WHAT YOU ARE ASKED TO DO: Say nothing but the number of lines below in which the string "enhance" appears.

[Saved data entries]

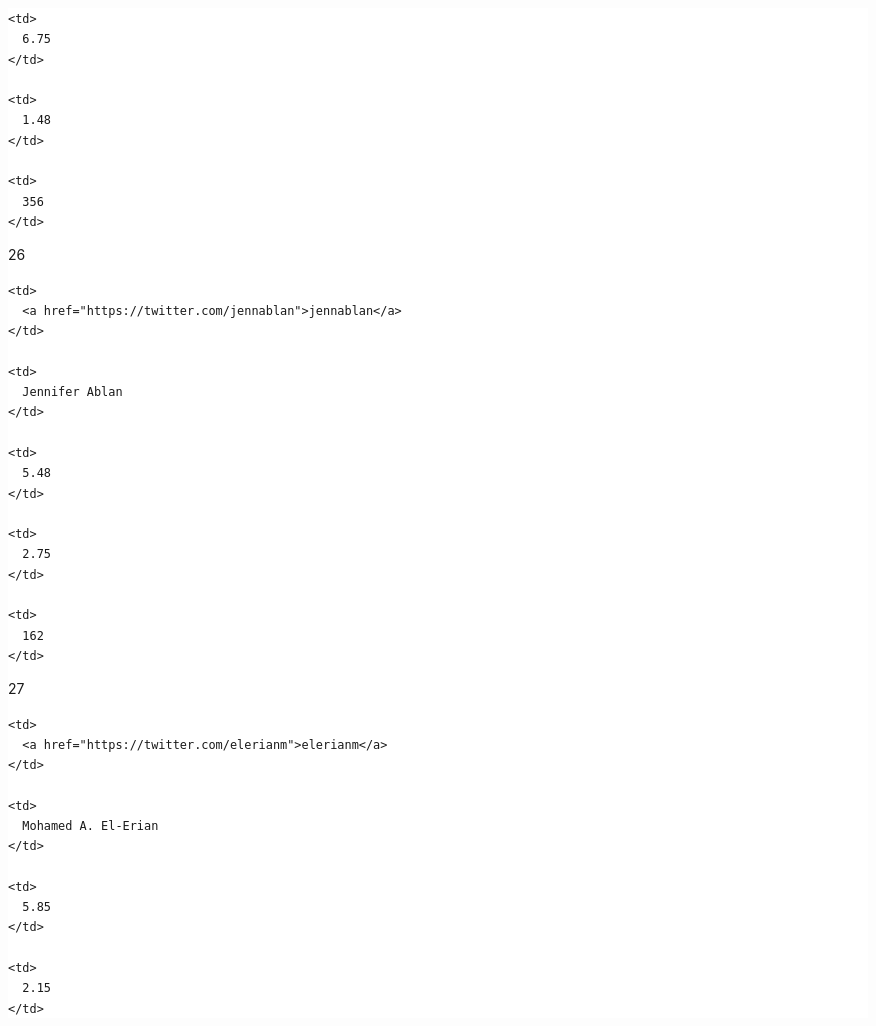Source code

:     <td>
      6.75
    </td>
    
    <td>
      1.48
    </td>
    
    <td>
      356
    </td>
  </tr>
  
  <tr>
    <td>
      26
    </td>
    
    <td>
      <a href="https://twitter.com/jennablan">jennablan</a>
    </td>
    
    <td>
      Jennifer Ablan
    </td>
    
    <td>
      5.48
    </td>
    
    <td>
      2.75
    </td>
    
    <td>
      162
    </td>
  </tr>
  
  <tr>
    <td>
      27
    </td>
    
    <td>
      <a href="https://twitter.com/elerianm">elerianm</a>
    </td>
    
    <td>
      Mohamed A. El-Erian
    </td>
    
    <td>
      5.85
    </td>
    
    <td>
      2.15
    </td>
...
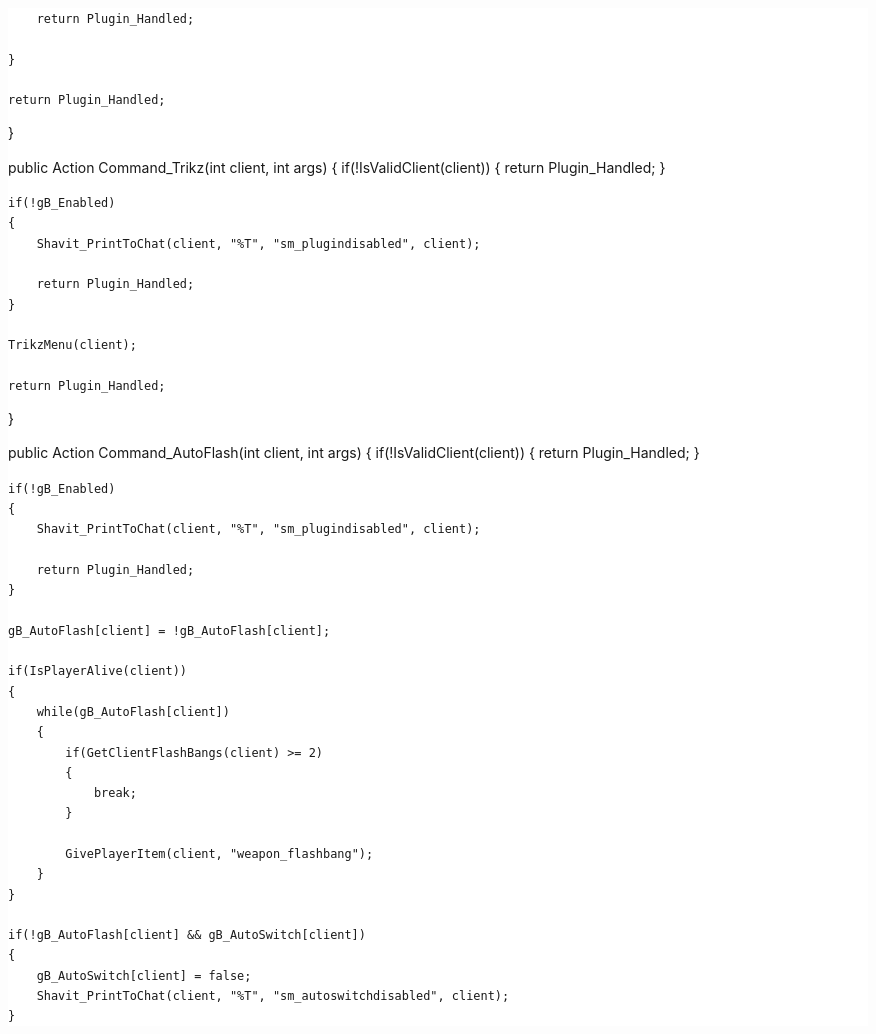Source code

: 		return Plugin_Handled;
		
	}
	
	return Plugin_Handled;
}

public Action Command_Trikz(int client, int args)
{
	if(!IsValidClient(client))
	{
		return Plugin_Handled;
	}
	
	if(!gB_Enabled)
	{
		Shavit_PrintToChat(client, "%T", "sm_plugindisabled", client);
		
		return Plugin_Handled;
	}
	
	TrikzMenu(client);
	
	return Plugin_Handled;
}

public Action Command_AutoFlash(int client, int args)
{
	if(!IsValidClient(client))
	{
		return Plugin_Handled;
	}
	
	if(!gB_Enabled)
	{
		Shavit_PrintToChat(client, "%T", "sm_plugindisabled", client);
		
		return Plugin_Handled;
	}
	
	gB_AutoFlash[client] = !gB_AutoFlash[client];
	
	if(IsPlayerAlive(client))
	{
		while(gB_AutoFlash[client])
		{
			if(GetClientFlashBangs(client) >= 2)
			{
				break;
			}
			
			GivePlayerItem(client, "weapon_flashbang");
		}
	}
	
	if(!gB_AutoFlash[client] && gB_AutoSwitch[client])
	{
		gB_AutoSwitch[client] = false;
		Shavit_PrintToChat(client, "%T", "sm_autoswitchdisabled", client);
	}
---
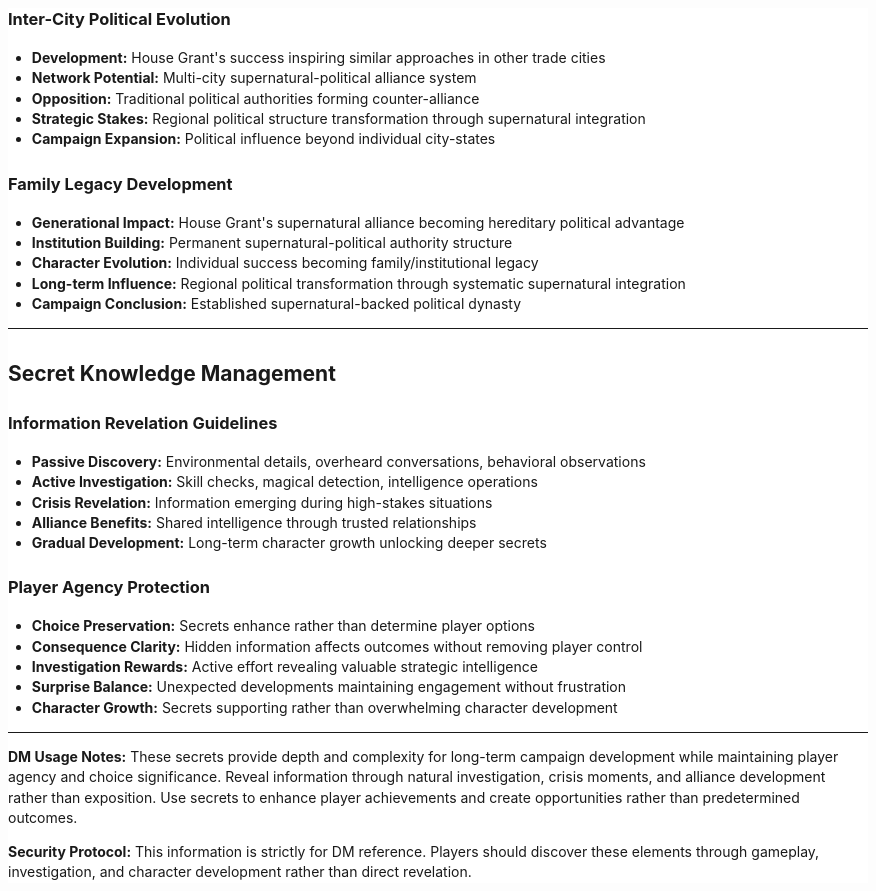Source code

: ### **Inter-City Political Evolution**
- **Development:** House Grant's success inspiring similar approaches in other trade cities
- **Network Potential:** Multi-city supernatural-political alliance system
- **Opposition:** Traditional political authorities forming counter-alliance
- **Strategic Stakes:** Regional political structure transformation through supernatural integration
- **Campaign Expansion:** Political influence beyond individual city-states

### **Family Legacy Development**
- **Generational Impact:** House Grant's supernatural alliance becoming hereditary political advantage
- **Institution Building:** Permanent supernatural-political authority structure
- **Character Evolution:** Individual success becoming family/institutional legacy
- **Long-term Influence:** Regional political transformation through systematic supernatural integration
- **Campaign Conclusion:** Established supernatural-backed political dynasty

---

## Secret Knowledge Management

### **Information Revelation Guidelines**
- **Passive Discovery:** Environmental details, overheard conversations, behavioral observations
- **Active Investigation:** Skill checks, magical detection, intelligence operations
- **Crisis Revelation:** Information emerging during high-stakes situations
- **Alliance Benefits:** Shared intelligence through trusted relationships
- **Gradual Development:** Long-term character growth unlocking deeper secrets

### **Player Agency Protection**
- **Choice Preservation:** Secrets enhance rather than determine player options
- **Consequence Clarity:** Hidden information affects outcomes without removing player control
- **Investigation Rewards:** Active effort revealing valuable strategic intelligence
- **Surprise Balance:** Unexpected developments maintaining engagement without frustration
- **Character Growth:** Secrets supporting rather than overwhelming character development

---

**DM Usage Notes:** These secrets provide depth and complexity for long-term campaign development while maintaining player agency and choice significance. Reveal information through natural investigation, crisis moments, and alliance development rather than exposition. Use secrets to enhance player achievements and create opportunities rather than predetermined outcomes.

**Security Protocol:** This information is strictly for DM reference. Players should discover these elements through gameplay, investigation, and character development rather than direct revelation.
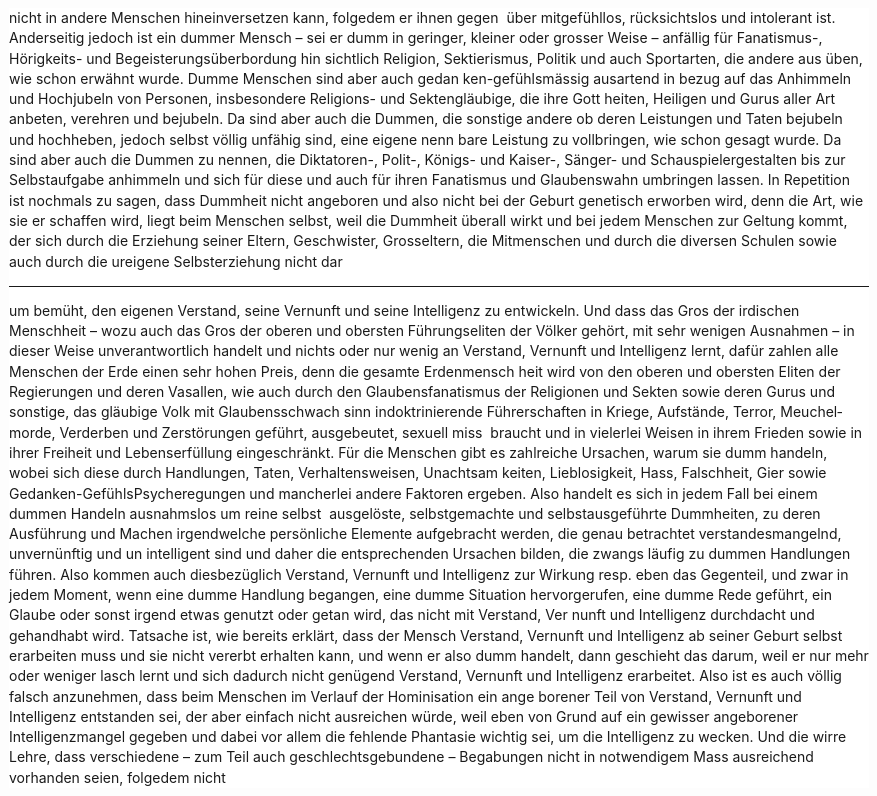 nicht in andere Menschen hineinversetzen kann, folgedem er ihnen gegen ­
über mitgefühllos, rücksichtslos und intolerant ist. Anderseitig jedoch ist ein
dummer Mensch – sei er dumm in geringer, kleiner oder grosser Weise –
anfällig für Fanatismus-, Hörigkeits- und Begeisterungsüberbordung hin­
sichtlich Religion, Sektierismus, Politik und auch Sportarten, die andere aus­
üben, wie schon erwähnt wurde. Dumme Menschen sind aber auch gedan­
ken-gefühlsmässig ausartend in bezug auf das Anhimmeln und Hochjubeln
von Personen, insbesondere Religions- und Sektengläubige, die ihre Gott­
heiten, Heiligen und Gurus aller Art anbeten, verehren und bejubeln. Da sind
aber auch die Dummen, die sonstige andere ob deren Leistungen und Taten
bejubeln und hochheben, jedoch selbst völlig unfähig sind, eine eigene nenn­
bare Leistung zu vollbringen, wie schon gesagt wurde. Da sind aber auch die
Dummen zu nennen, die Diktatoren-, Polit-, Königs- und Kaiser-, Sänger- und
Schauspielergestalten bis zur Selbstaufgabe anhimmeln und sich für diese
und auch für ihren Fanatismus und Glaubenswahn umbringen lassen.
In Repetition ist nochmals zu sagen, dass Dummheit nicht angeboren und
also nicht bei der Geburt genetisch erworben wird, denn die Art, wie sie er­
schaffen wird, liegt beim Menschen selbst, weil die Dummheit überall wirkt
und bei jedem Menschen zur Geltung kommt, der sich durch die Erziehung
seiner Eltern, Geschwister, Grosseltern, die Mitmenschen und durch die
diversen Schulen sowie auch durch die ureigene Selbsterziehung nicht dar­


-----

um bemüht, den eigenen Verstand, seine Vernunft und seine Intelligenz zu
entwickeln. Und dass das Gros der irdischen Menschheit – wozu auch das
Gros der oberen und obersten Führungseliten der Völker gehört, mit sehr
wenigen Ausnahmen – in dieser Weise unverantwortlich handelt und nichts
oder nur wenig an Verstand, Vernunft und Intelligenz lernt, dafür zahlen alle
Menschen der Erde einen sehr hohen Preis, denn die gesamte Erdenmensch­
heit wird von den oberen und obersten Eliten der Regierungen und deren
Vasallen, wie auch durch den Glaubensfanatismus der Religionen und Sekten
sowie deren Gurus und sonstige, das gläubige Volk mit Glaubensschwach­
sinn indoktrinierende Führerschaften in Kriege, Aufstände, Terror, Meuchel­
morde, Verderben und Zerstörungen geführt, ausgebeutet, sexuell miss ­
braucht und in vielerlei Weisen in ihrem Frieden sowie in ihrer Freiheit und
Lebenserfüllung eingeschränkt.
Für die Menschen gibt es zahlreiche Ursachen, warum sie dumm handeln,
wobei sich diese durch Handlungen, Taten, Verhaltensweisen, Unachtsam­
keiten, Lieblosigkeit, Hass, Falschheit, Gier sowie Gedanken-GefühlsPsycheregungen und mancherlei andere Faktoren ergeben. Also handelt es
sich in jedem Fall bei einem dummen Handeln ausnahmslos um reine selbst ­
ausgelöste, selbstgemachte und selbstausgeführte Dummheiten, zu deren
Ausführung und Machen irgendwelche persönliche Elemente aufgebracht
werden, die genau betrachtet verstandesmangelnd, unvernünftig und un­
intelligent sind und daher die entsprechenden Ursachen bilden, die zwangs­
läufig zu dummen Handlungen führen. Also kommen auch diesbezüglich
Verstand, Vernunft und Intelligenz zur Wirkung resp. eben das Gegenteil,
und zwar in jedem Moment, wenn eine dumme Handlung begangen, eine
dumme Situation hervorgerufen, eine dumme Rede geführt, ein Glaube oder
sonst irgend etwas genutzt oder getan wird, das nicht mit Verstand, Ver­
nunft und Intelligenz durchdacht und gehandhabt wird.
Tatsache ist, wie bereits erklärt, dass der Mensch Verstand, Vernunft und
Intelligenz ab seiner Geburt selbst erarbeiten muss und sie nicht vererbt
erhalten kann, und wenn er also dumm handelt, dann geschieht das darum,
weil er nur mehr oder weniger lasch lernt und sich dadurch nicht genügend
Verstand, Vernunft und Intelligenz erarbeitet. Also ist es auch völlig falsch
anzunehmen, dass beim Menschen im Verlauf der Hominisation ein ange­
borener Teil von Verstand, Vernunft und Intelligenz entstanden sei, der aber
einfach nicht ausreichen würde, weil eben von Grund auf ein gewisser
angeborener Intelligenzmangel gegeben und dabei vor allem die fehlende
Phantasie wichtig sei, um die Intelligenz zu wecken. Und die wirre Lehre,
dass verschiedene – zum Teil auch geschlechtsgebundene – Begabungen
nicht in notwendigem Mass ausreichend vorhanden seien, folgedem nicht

RESPONSE TO THE TASK: 2